But as one of the first 25 graduates of the Orange County Sheriff's Hispanic Senior Citizen Crime Prevention Academy, she has a newfound sense of security.
"We learned what to do to prevent fraud and to prevent rape," said Alicea, a former nutrition director who retired to Orlando from Puerto Rico three years ago. "That was information that I didn't know."
Sheriff's Capt. Miguel Pagan said the six-week course, which had its first graduation recently, is similar to other crime-prevention classes but has been customized for older Hispanic residents who can find themselves easy prey for con artists.
"Especially in our Hispanic community, our senior citizens were raised to be very hospitable," Pagan said. "We tell them sometimes they have to be more suspicious."
For example, Orlando law-enforcement agencies have been unable to stop a lottery scheme targeting elderly Hispanic residents in which a man and woman offer to exchange a worthless Lotto ticket for money. Some people have lost as much as $20,000.
Besides fraud prevention, other topics covered include personal protection, identity theft and drug abuse. All instruction is in Spanish, a key to the program's success, say elderly affairs experts.
"The people taking the class will be more outspoken because they are with their peers," said Henry Rodriguez, project coordinator for the National Association for Hispanic Elderly in Pasadena, Calif. "If they were among Anglos, they would be less likely to ask questions."
There seemed to be no shortage of questions during the three-hour classes conducted weekly at the Comunidad Siervos de Cristo Vivo in the Azalea Park Shopping Center on Semoran Boulevard.

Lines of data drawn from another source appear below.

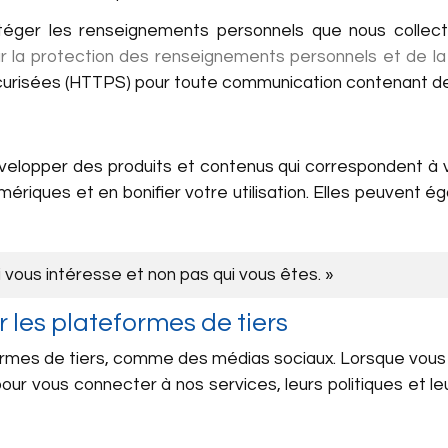
téger les renseignements personnels que nous colle
ur la protection des renseignements personnels et de la 
sécurisées (HTTPS) pour toute communication contenant 
velopper des produits et contenus qui correspondent à 
numériques et en bonifier votre utilisation. Elles peuven
i vous intéresse et non pas qui vous êtes. »
 les plateformes de tiers
ormes de tiers, comme des médias sociaux. Lorsque vous
our vous connecter à nos services, leurs politiques et leur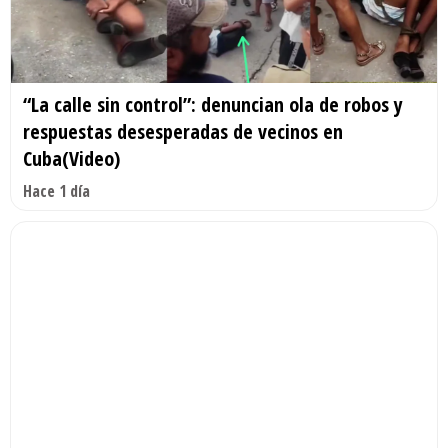
“La calle sin control”: denuncian ola de robos y
respuestas desesperadas de vecinos en
Cuba(Video)
Hace 1 día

Why do the deputies only use male dogs for K-9 partners? How do the media find out about crimes? The answers: Female dogs become too aggressive, said K-9 Deputy Robert Ramos. Public-information officers are available by pager, said Cmdr. Angelo Nieves, a spokesman for Sheriff Kevin Beary.
The free class drew residents from Seminole and Osceola as well as Orange County. Some came out of curiosity; at least one was a former member of law enforcement.
Joaquin Claudio, a retired San Juan police officer, said he was so impressed with the class that he has promoted it on the La Fantastica radio show he hosts on 1440 AM (WPRD). Asked if he had learned a lot, he said, "Mucho! I'm interested in learning how criminals are different from 20 years ago."
If criminals are different, some might make the same observation about this group of graduates of the Crime Prevention Academy. As Jean Moe, one of the speakers, said: "Seniors are not going to sit back and be victims anymore."